Open mikhailnov opened this issue 2 years ago • 3 comments

Hello!

audit 3.0.8, glibc 2.31.

The first configuration:

localhost ~ # grep -e num_logs -e max_log_file -e max_log_file_action /etc/audit/auditd.conf num_logs = 10 max_log_file = 100 max_log_file_action = ROTATE

There are 100 files of 10 MB, ausearch takes a long time:

localhost ~ # time ausearch -k adjtime real 1m51,008s

If I set 50 * 20 MB or 100 * 10 MB, then ausearch takes about 30 seconds, but the total size of logs is the same.

I tried to understand why this happens, looked into the code and saw nothing special, it seems to just read the files line by line...

Is this a known issue? If yes, I would suggest to document it and recommend optimal log sizes.

mikhailnov avatar May 16 '22 07:05 mikhailnov

This is expected. The extra open/close takes time. Also, ausearch opens files with the memory map flag. That also adds startup/shutdown costs. It is impossible to guess what is optimal for any workload. You may want to optimize for searching. Someone else may want to optimize for the rotation to contain about a days worth of events. It really depends on what your rules are as to how much logging you get. I personally use 100 for the log size.

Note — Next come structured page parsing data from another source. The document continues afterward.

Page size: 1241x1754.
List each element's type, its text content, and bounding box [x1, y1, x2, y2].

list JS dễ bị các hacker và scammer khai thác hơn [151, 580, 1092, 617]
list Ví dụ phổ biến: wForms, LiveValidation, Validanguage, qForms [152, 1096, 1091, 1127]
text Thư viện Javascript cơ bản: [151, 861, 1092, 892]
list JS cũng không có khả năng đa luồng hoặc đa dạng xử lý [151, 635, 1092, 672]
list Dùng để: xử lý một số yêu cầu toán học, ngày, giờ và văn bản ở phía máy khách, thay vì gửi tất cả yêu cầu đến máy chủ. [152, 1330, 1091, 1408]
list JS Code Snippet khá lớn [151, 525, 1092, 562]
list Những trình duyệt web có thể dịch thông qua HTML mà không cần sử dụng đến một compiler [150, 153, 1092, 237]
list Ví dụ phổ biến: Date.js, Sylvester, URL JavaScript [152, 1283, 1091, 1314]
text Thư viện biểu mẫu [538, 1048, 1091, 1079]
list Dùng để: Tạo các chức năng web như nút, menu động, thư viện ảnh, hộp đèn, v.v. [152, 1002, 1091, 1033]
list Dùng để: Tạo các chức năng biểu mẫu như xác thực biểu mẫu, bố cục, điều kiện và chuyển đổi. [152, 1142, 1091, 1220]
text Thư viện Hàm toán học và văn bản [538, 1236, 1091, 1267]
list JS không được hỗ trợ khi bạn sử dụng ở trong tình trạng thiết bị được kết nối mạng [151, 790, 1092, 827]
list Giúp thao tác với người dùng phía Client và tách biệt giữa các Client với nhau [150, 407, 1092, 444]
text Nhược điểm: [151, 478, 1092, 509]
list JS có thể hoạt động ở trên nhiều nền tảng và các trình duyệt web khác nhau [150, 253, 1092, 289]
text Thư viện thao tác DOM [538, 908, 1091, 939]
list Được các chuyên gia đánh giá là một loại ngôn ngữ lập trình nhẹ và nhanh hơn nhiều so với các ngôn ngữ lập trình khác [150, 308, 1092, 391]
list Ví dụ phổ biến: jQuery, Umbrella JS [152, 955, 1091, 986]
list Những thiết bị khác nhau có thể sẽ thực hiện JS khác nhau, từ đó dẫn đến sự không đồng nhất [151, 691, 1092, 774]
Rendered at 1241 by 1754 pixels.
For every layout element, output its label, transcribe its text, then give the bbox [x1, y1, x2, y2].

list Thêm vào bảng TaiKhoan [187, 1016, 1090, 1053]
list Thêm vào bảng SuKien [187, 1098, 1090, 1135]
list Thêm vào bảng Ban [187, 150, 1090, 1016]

stevegrubb avatar May 18 '22 12:05 stevegrubb

This is expected. The extra open/close takes time. Also, ausearch opens files with the memory map flag. That also adds startup/shutdown costs.

But then 10 files per 100 MiB would be processed faster than 50 files per 20 MiB and it would make sense, but it is not so...

mikhailnov avatar May 18 '22 23:05 mikhailnov

I don't have a good answer for why it's taking longer. One thing is that it starts with audit.log.1 and check it exists and then increments until it finds the oldest file, then it turns around and starts processing them. I wouldn't think the check for existence would account for all of the extra time. But it is another difference.

stevegrubb avatar May 27 '22 19:05 stevegrubb

Thanks for reporting this. I have no good explanation for this. The perf command might show something in the kernel that is causing the delay. Unless there is a pull request, I won't be able to look into this. Closing this out.